What this task involves: Rewrite every line of the data below, substituting "19.05.2024" for each occurrence of "18.05.2024" and leaving everything else unchanged. Omit the pictures from your answer.

Supplied material:
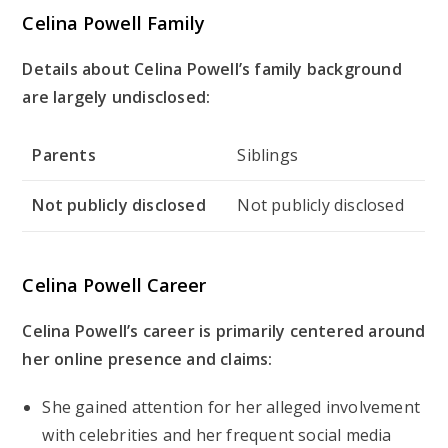
Celina Powell Family
Details about Celina Powell’s family background
are largely undisclosed:
Parents
Siblings
Not publicly disclosed
Not publicly disclosed
Celina Powell Career
Celina Powell’s career is primarily centered around
her online presence and claims:
She gained attention for her alleged involvement
with celebrities and her frequent social media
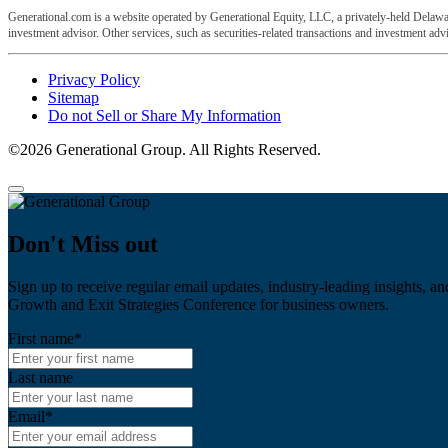
Generational.com is a website operated by Generational Equity, LLC, a privately-held Delawar
investment advisor. Other services, such as securities-related transactions and investment advis
Privacy Policy
Sitemap
Do not Sell or Share My Information
©2026 Generational Group. All Rights Reserved.
Don't Miss out
Sign up to receive regular email updates, industry-leading insights, an
Growth and Exit Strategies Conference for business owners.
First name
*
Last name
Email
*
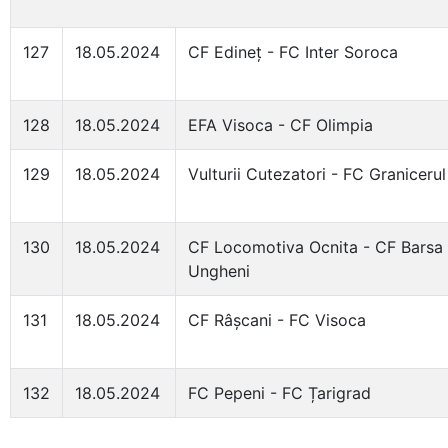
127
18.05.2024
CF Edineț - FC Inter Soroca
128
18.05.2024
EFA Visoca - CF Olimpia
129
18.05.2024
Vulturii Cutezatori - FC Granicerul
130
18.05.2024
CF Locomotiva Ocnita - CF Barsa
Ungheni
131
18.05.2024
CF Râșcani - FC Visoca
132
18.05.2024
FC Pepeni - FC Țarigrad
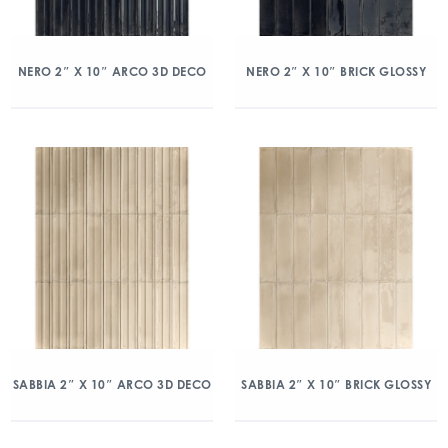
NERO 2″ X 10″ ARCO 3D DECO
NERO 2″ X 10″ BRICK GLOSSY
SABBIA 2″ X 10″ ARCO 3D DECO
SABBIA 2″ X 10″ BRICK GLOSSY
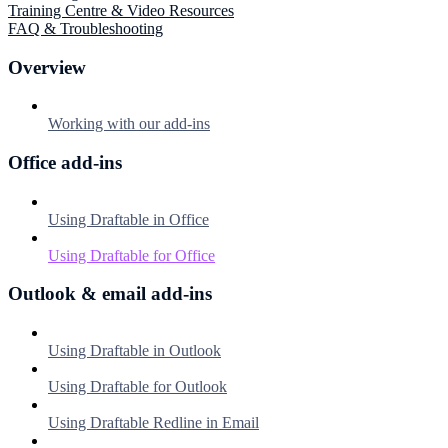
Training Centre & Video Resources
FAQ & Troubleshooting
Overview
Working with our add-ins
Office add-ins
Using Draftable in Office
Using Draftable for Office
Outlook & email add-ins
Using Draftable in Outlook
Using Draftable for Outlook
Using Draftable Redline in Email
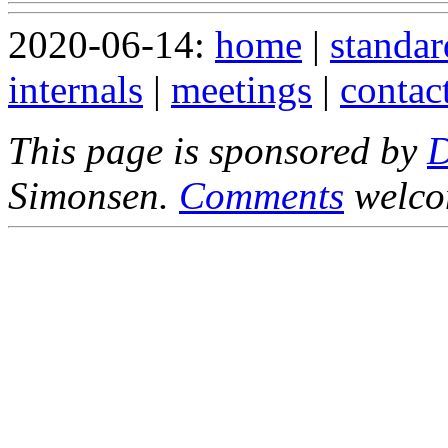
2020-06-14:
home
|
standar
internals
|
meetings
|
contac
This page is sponsored by
Simonsen.
Comments
welco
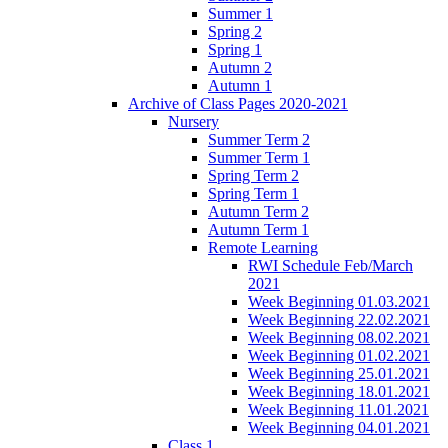
Summer 1
Spring 2
Spring 1
Autumn 2
Autumn 1
Archive of Class Pages 2020-2021
Nursery
Summer Term 2
Summer Term 1
Spring Term 2
Spring Term 1
Autumn Term 2
Autumn Term 1
Remote Learning
RWI Schedule Feb/March
2021
Week Beginning 01.03.2021
Week Beginning 22.02.2021
Week Beginning 08.02.2021
Week Beginning 01.02.2021
Week Beginning 25.01.2021
Week Beginning 18.01.2021
Week Beginning 11.01.2021
Week Beginning 04.01.2021
Class 1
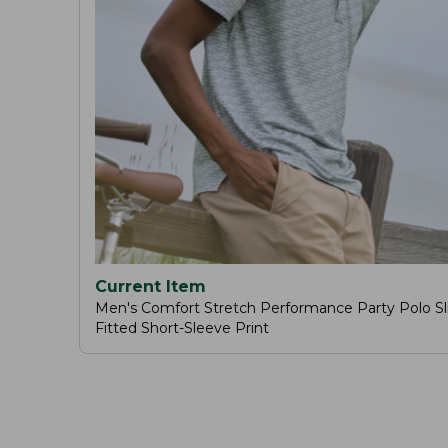
Current Item
Men's Comfort Stretch Performance Party Polo Sl
Fitted Short-Sleeve Print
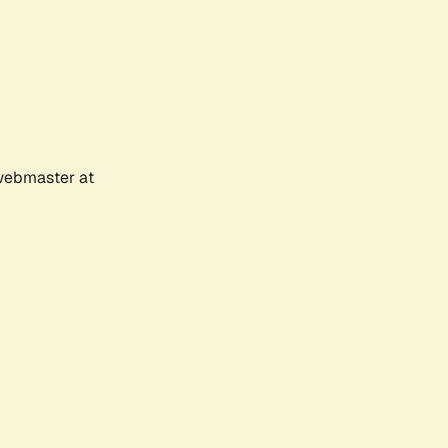
 webmaster at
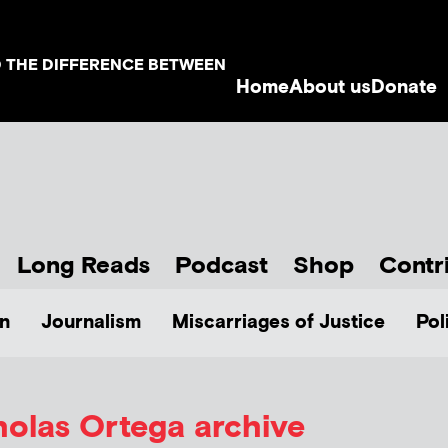
D THE DIFFERENCE BETWEEN
Home
About us
Donate
Long Reads
Podcast
Shop
Contr
n
Journalism
Miscarriages of Justice
Pol
holas Ortega
archive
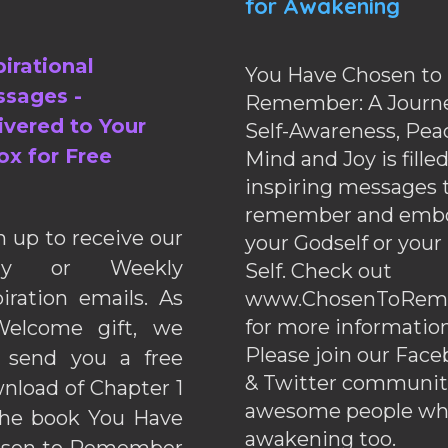
for Awakening
pirational
You Have Chosen to
sages -
Remember: A Journe
ivered to Your
Self-Awareness, Pea
ox for Free
Mind and Joy is fille
inspiring messages 
remember and emb
n up to receive our
your Godself or your
ily or Weekly
Self. Check out
piration emails. As
www.ChosenToRem
for more information
elcome gift, we
Please join our Fac
l send you a free
& Twitter communiti
nload of Chapter 1
awesome people wh
the book You Have
awakening too.
sen to Remember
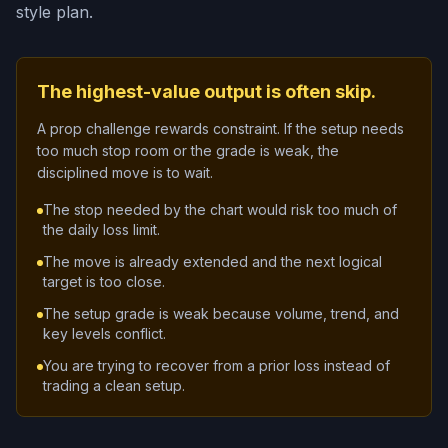
style plan.
The highest-value output is often skip.
A prop challenge rewards constraint. If the setup needs
too much stop room or the grade is weak, the
disciplined move is to wait.
The stop needed by the chart would risk too much of
the daily loss limit.
The move is already extended and the next logical
target is too close.
The setup grade is weak because volume, trend, and
key levels conflict.
You are trying to recover from a prior loss instead of
trading a clean setup.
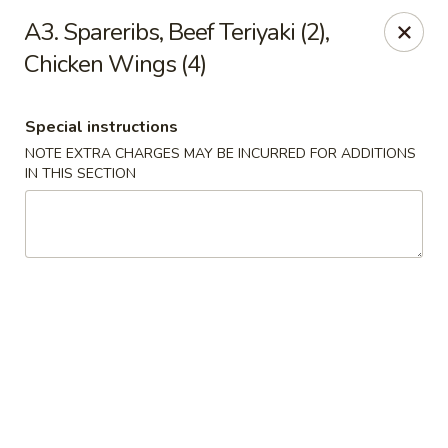
Lucky Garden - Stoughton
A3. Spareribs, Beef Teriyaki (2),
773 Washington St Stoughton, MA 02072
Chicken Wings (4)
Select Order Type
Select Time
Special instructions
NOTE EXTRA CHARGES MAY BE INCURRED FOR ADDITIONS
IN THIS SECTION
Lucky Garden - Stoughton
Opens at 11:00AM
Closed
Store info
Call us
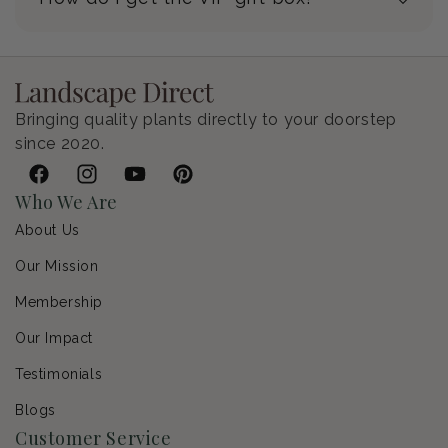
Bringing quality plants directly to your doorstep
since 2020.
Facebook
Instagram
YouTube
Pinterest
Who We Are
About Us
Our Mission
Membership
Our Impact
Testimonials
Blogs
Customer Service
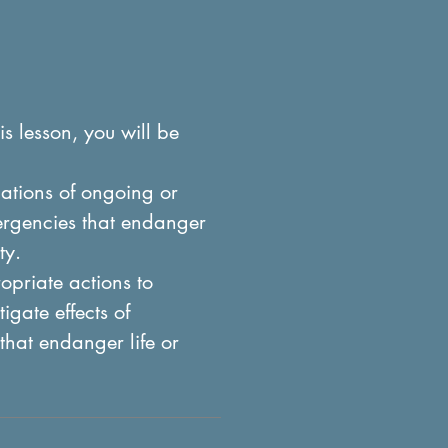
is lesson, you will be
ations of ongoing or
ergencies that endanger
ty.
priate actions to
igate effects of
that endanger life or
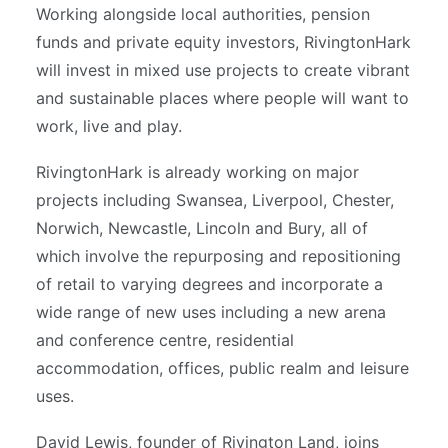
Working alongside local authorities, pension
funds and private equity investors, RivingtonHark
will invest in mixed use projects to create vibrant
and sustainable places where people will want to
work, live and play.
RivingtonHark is already working on major
projects including Swansea, Liverpool, Chester,
Norwich, Newcastle, Lincoln and Bury, all of
which involve the repurposing and repositioning
of retail to varying degrees and incorporate a
wide range of new uses including a new arena
and conference centre, residential
accommodation, offices, public realm and leisure
uses.
David Lewis, founder of Rivington Land, joins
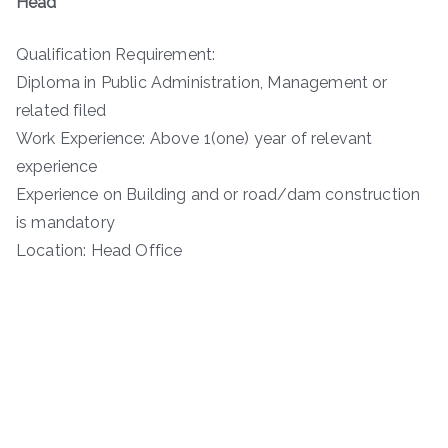
Head
Qualification Requirement:
Diploma in Public Administration, Management or
related filed
Work Experience: Above 1(one) year of relevant
experience
Experience on Building and or road/dam construction
is mandatory
Location: Head Office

Exercise result:
Celina Powell Family
Details about Celina Powell’s family background
are largely undisclosed:
Parents
Siblings
Not publicly disclosed
Not publicly disclosed
Celina Powell Career
Celina Powell’s career is primarily centered around
her online presence and claims:
She gained attention for her alleged involvement
with celebrities and her frequent social media
Generational.com is a website operated by Generational Equity, LLC, a privately-held Delawar
investment advisor. Other services, such as securities-related transactions and investment advis
Privacy Policy
Sitemap
Do not Sell or Share My Information
©2026 Generational Group. All Rights Reserved.
Don't Miss out
Sign up to receive regular email updates, industry-leading insights, an
Growth and Exit Strategies Conference for business owners.
First name
*
Last name
Email
*
127
19.05.2024
CF Edineț - FC Inter Soroca
128
19.05.2024
EFA Visoca - CF Olimpia
129
19.05.2024
Vulturii Cutezatori - FC Granicerul
130
19.05.2024
CF Locomotiva Ocnita - CF Barsa
Ungheni
131
19.05.2024
CF Râșcani - FC Visoca
132
19.05.2024
FC Pepeni - FC Țarigrad
NERO 2″ X 10″ ARCO 3D DECO
NERO 2″ X 10″ BRICK GLOSSY
SABBIA 2″ X 10″ ARCO 3D DECO
SABBIA 2″ X 10″ BRICK GLOSSY
Training Centre & Video Resources
FAQ & Troubleshooting
Overview
Working with our add-ins
Office add-ins
Using Draftable in Office
Using Draftable for Office
Outlook & email add-ins
Using Draftable in Outlook
Using Draftable for Outlook
Using Draftable Redline in Email
2020-06-14:
home
|
standar
internals
|
meetings
|
contac
This page is sponsored by
Simonsen.
Comments
welco
Summer 1
Spring 2
Spring 1
Autumn 2
Autumn 1
Archive of Class Pages 2020-2021
Nursery
Summer Term 2
Summer Term 1
Spring Term 2
Spring Term 1
Autumn Term 2
Autumn Term 1
Remote Learning
RWI Schedule Feb/March
2021
Week Beginning 01.03.2021
Week Beginning 22.02.2021
Week Beginning 08.02.2021
Week Beginning 01.02.2021
Week Beginning 25.01.2021
Week Beginning 18.01.2021
Week Beginning 11.01.2021
Week Beginning 04.01.2021
Class 1
Current Item
Men's Comfort Stretch Performance Party Polo Sl
Fitted Short-Sleeve Print
 webmaster at
D THE DIFFERENCE BETWEEN
Home
About us
Donate
Long Reads
Podcast
Shop
Contr
n
Journalism
Miscarriages of Justice
Pol
holas Ortega
archive
for Awakening
pirational
You Have Chosen to
sages -
Remember: A Journe
ivered to Your
Self-Awareness, Pea
ox for Free
Mind and Joy is fille
inspiring messages 
remember and emb
n up to receive our
your Godself or your
ily or Weekly
Self. Check out
piration emails. As
www.ChosenToRem
for more information
elcome gift, we
Please join our Fac
l send you a free
& Twitter communiti
nload of Chapter 1
awesome people wh
the book You Have
awakening too.
sen to Remember
style plan.
The highest-value output is often skip.
A prop challenge rewards constraint. If the setup needs
too much stop room or the grade is weak, the
disciplined move is to wait.
The stop needed by the chart would risk too much of
the daily loss limit.
The move is already extended and the next logical
target is too close.
The setup grade is weak because volume, trend, and
key levels conflict.
You are trying to recover from a prior loss instead of
trading a clean setup.
Lucky Garden - Stoughton
A3. Spareribs, Beef Teriyaki (2),
773 Washington St Stoughton, MA 02072
Chicken Wings (4)
Select Order Type
Select Time
Special instructions
NOTE EXTRA CHARGES MAY BE INCURRED FOR ADDITIONS
IN THIS SECTION
Lucky Garden - Stoughton
Opens at 11:00AM
Closed
Store info
Call us
Bringing quality plants directly to your doorstep
since 2020.
Facebook
Instagram
YouTube
Pinterest
Who We Are
About Us
Our Mission
Membership
Our Impact
Testimonials
Blogs
Customer Service
is lesson, you will be
ations of ongoing or
ergencies that endanger
ty.
priate actions to
igate effects of
that endanger life or
Working alongside local authorities, pension
funds and private equity investors, RivingtonHark
will invest in mixed use projects to create vibrant
and sustainable places where people will want to
work, live and play.
RivingtonHark is already working on major
projects including Swansea, Liverpool, Chester,
Norwich, Newcastle, Lincoln and Bury, all of
which involve the repurposing and repositioning
of retail to varying degrees and incorporate a
wide range of new uses including a new arena
and conference centre, residential
accommodation, offices, public realm and leisure
uses.
David Lewis, founder of Rivington Land, joins
Head
Qualification Requirement:
Diploma in Public Administration, Management or
related filed
Work Experience: Above 1(one) year of relevant
experience
Experience on Building and or road/dam construction
is mandatory
Location: Head Office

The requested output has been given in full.